If this sounds like what you've been going through — the months of trying things, the treatments that worked for a while and then didn't, the frustration of not having a clear path forward — don't wait another 18 months. Call us at 713-785-7881 or contact us for an immediate appointment. We'll figure out exactly where you are in this progression and what makes sense next.
What to Expect When You Come In
When you come in, I'll start with a full evaluation of your foot and ankle — not just where it hurts, but why. I'll ask about how long you've been dealing with this, what you've tried, what helped, what didn't, and what your day actually looks like. How long you're on your feet. What surfaces you're walking on. Whether the pain is worse in the morning, at the end of a long day, or both. That history tells me a lot before I've even looked at your foot.
Then I'll examine your gait, review your footwear, and assess the specific mechanics that may be driving the problem.

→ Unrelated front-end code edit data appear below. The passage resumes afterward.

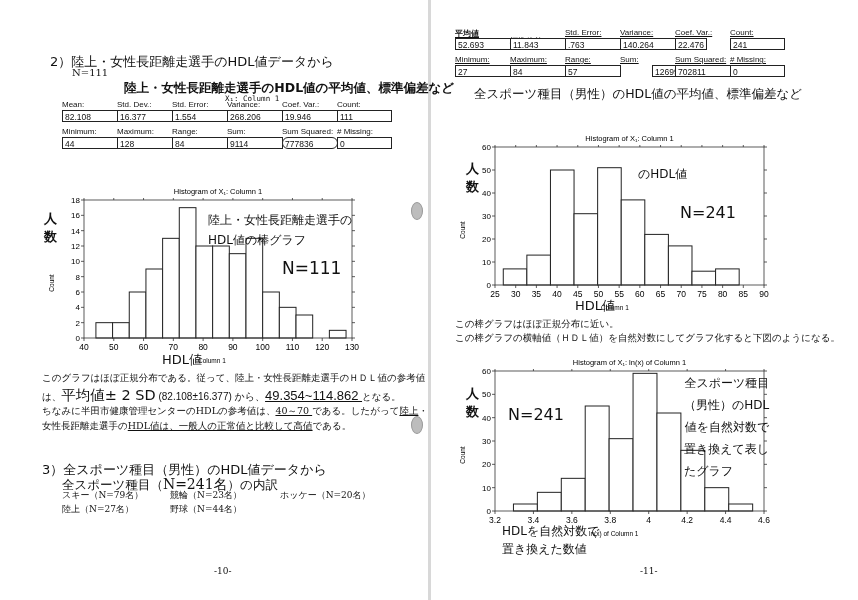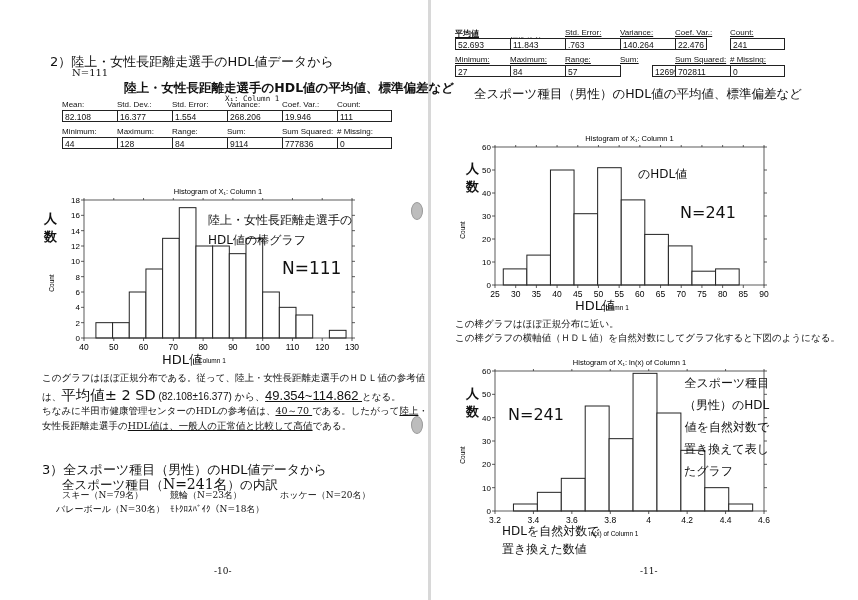--- a/index.html
+++ b/index.html
@@ -58,7 +58,7 @@
     <div class="lbl" style="left: 165px; top: 27px;">Sum:</div>
     <div class="box" style="left: 165px; top: 37px; width: 56px;">9114</div>
     <div class="lbl" style="left: 220px; top: 27px;">Sum Squared:</div>
-    <div class="box" style="left: 220px; top: 37px; width: 56px;">777836</div>
+    <div class="box" style="left: 220px; top: 37px; width: 56px; border-radius: 6px;">777836</div>
     <div class="lbl" style="left: 275px; top: 27px;"># Missing:</div>
     <div class="box" style="left: 275px; top: 37px; width: 55px;">0</div>
   </div>

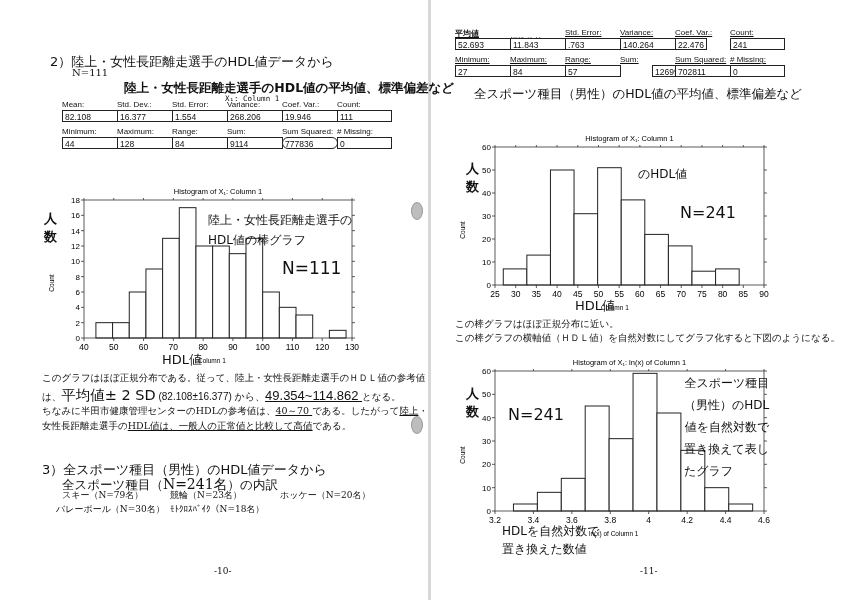--- a/index.html
+++ b/index.html
@@ -173,6 +173,10 @@
     <span class="abs" style="left:218px;">ホッケー（N=20名）</span>
   </div>
   <div style="position:relative;height:14px;width:330px;">
+    <span class="abs" style="left:0;">陸上（N=27名）</span>
+    <span class="abs" style="left:108px;">野球（N=44名）</span>
+  </div>
+  <div style="position:relative;height:14px;width:330px;">
     <span class="abs" style="left:-6px;">バレーボール（N=30名）</span>
     <span class="abs" style="left:108px;">ﾓﾄｸﾛｽﾊﾞｲｸ（N=18名）</span>
   </div>

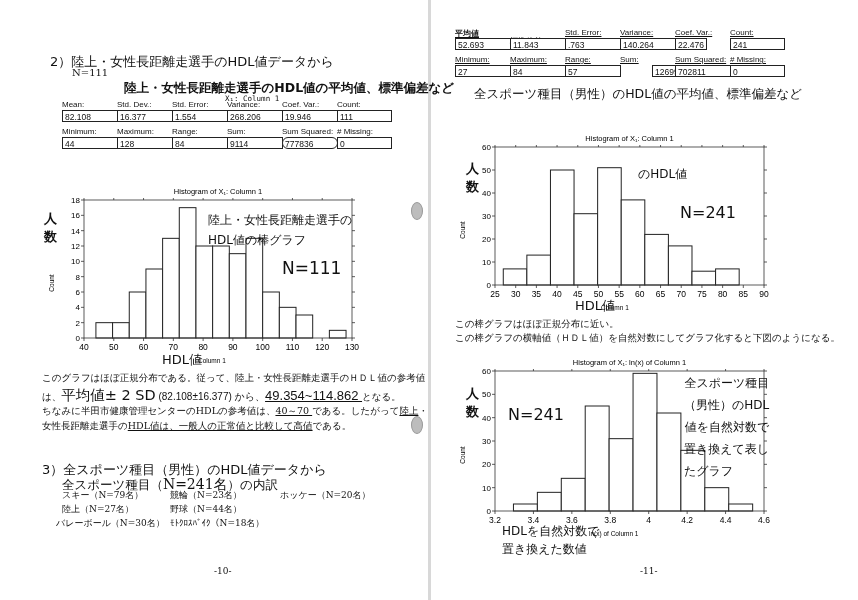--- a/index.html
+++ b/index.html
@@ -176,10 +176,6 @@
     <span class="abs" style="left:0;">陸上（N=27名）</span>
     <span class="abs" style="left:108px;">野球（N=44名）</span>
   </div>
-  <div style="position:relative;height:14px;width:330px;">
-    <span class="abs" style="left:-6px;">バレーボール（N=30名）</span>
-    <span class="abs" style="left:108px;">ﾓﾄｸﾛｽﾊﾞｲｸ（N=18名）</span>
-  </div>
 </div>
 <div class="abs" style="left:214px;top:566px;font-size:9px;font-family:'DejaVu Serif',serif;">-10-</div>
 

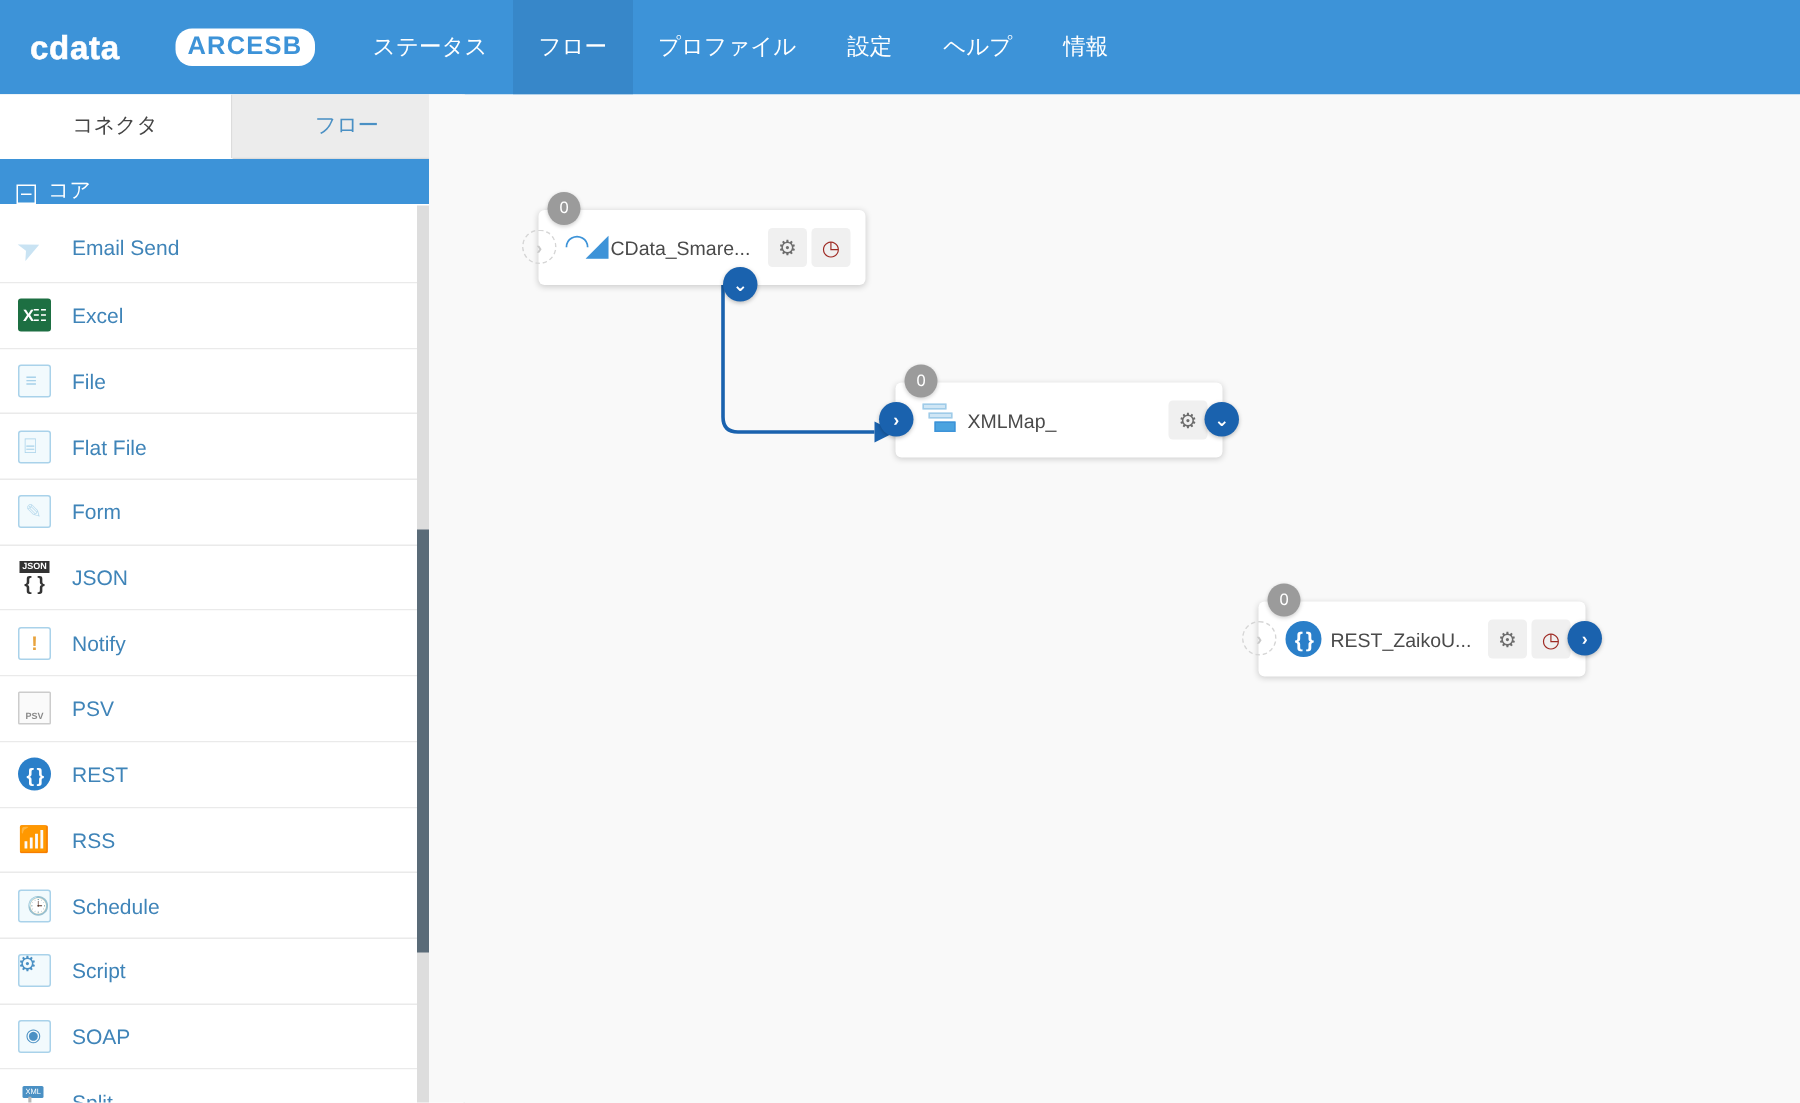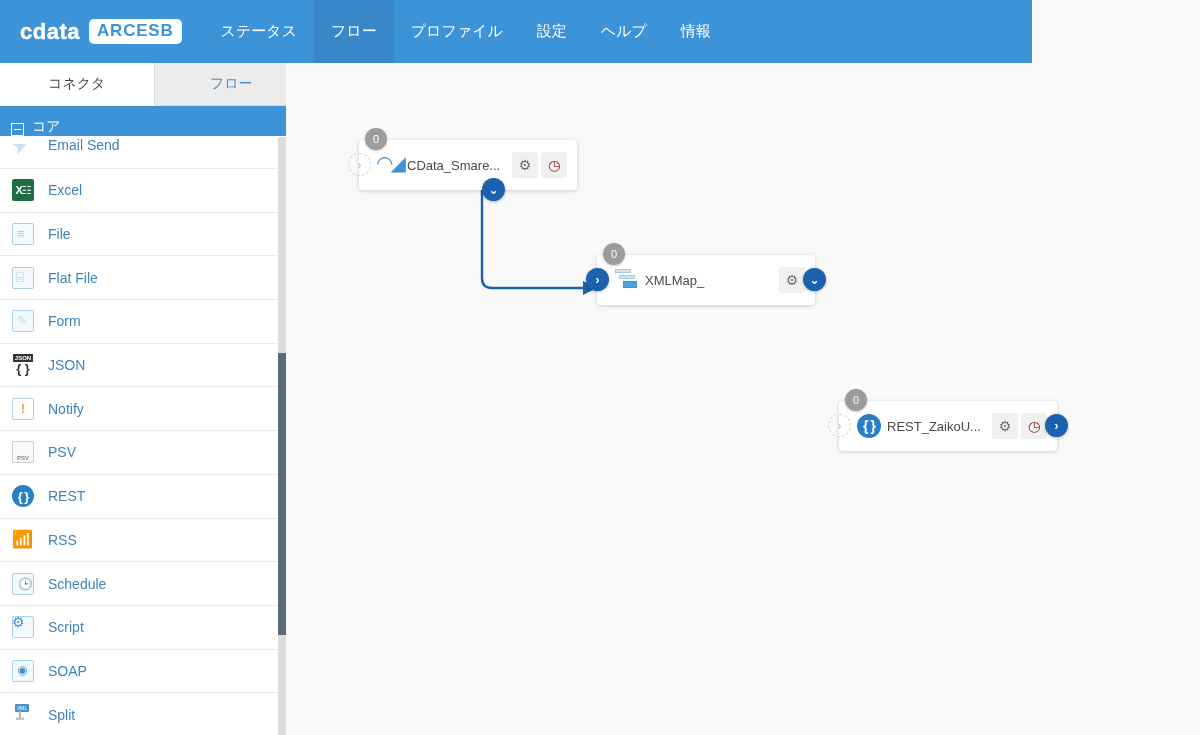--- a/index.html
+++ b/index.html
@@ -13,7 +13,7 @@
   
   #topbar {
     position: absolute; top: 0; left: 0;
-    width: 1032px; height: 63px;
+    width: 1200px; height: 63px;
     background: #3d93d8;
     display: flex; align-items: stretch;
   }

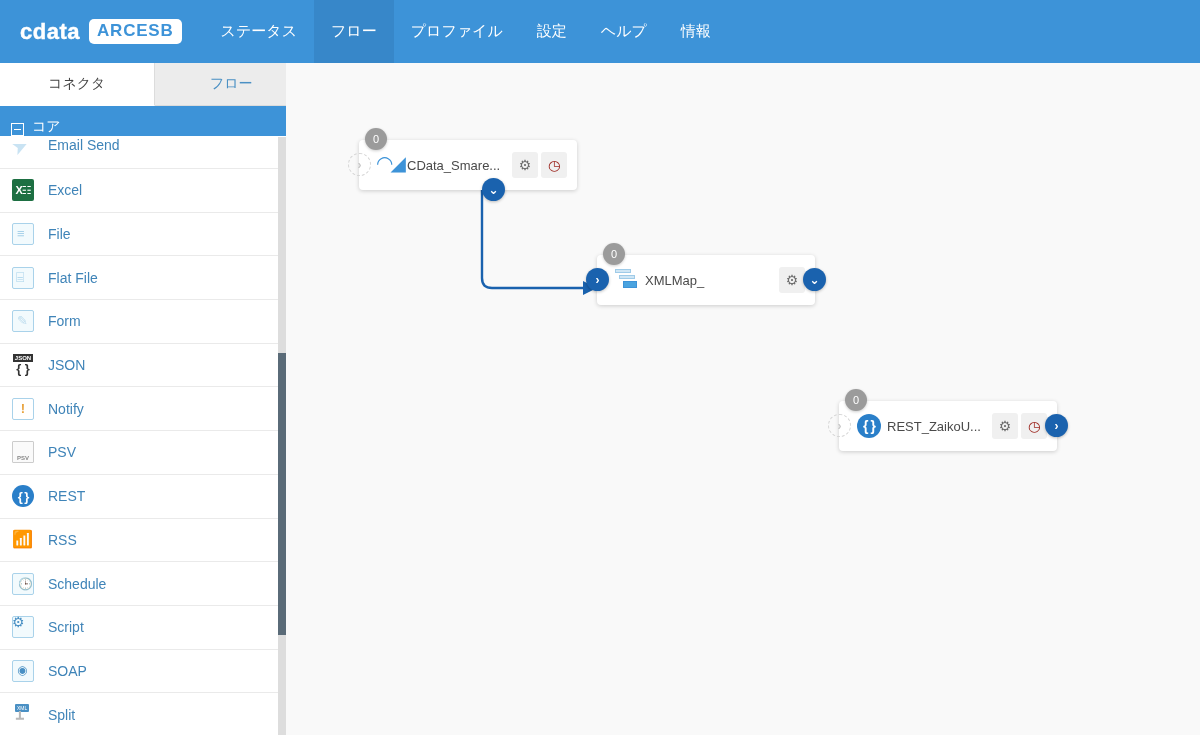--- a/index.html
+++ b/index.html
@@ -31,8 +31,9 @@
     background: #ffffff; color: #3d93d8;
     font-size: 17px; font-weight: bold;
     padding: 2px 8px 3px 8px;
-    border-radius: 5px;
+    border-radius: 11px;
     letter-spacing: 0.8px;
+    margin-left: 28px;
   }
   .navitem {
     display: flex; align-items: center;

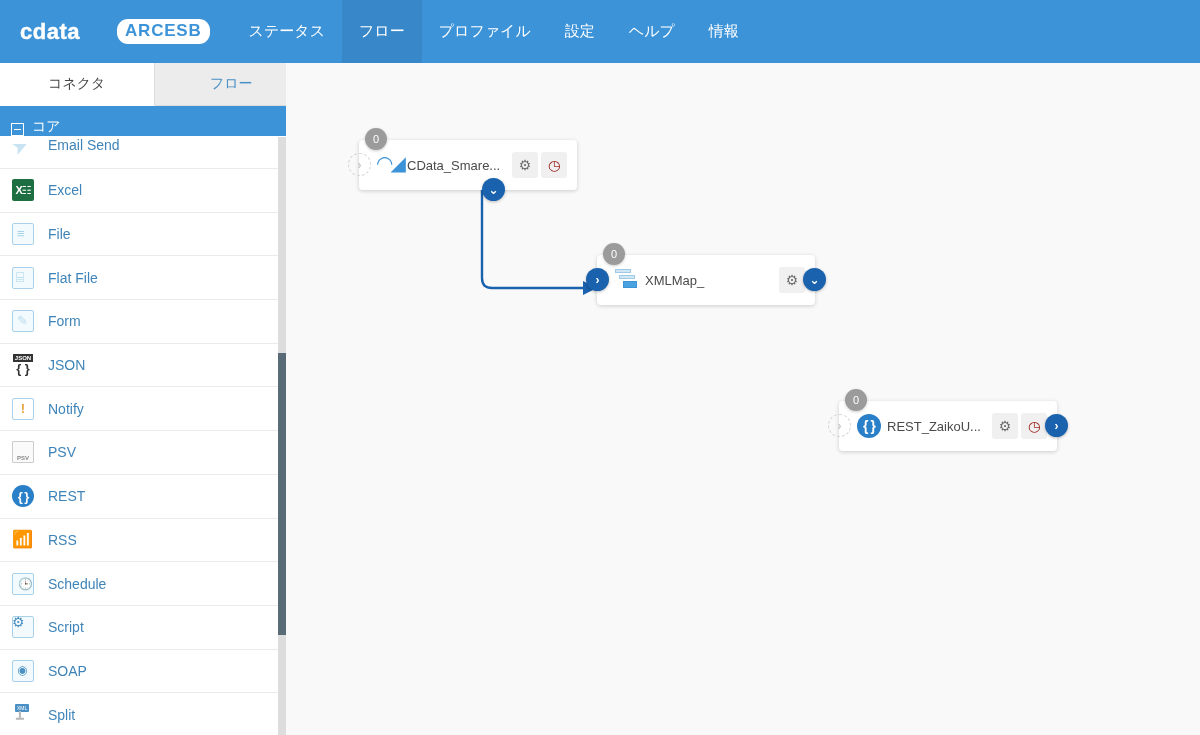--- a/index.html
+++ b/index.html
@@ -339,7 +339,7 @@
   </div>
 
   <div id="conn-list">
-    <div class="conn-row" style="height:32px;align-items:flex-start;padding-top:0;">
+    <div class="conn-row" style="height:32px;align-items:flex-start;padding-top:0;margin-top:20px;">
       <span class="conn-ico ic-email"></span>
       <span class="conn-label">Email Send</span>
     </div>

I'll take X-rays to rule out a stress fracture and confirm whether a heel spur is present — and I use diagnostic ultrasound to measure plantar fascia thickness and map the exact treatment zone. That imaging step isn't optional for me. I don't want to guess at where the damage is. I want to see it, because that's what allows me to treat it precisely. The whole first visit typically runs 30 to 45 minutes — plan accordingly, and wear or bring shoes you walk in regularly so I can see what's actually happening.
By the end of that visit, you'll know exactly what's going on and what I recommend. I won't push you toward any specific treatment — I'll show you the options, explain the reasoning behind each one, and let you decide. If shockwave therapy makes sense for where you are, I'll walk you through exactly what the sessions involve, what to wear, what to expect in the days after, and what the realistic timeline looks like for your specific case. You'll likely notice meaningful improvement within two to four weeks. Full resolution takes three to six months — that's the tissue remodeling completing, and it happens on its own schedule.
I won't judge you for how long you waited. I won't tell you that you should have come in sooner. What I will do is look at where things stand right now, give you an honest assessment, and put together a plan that makes sense for your life. That's what Dr. Andrew Schneider does — and it's what everyone who walks through the door deserves.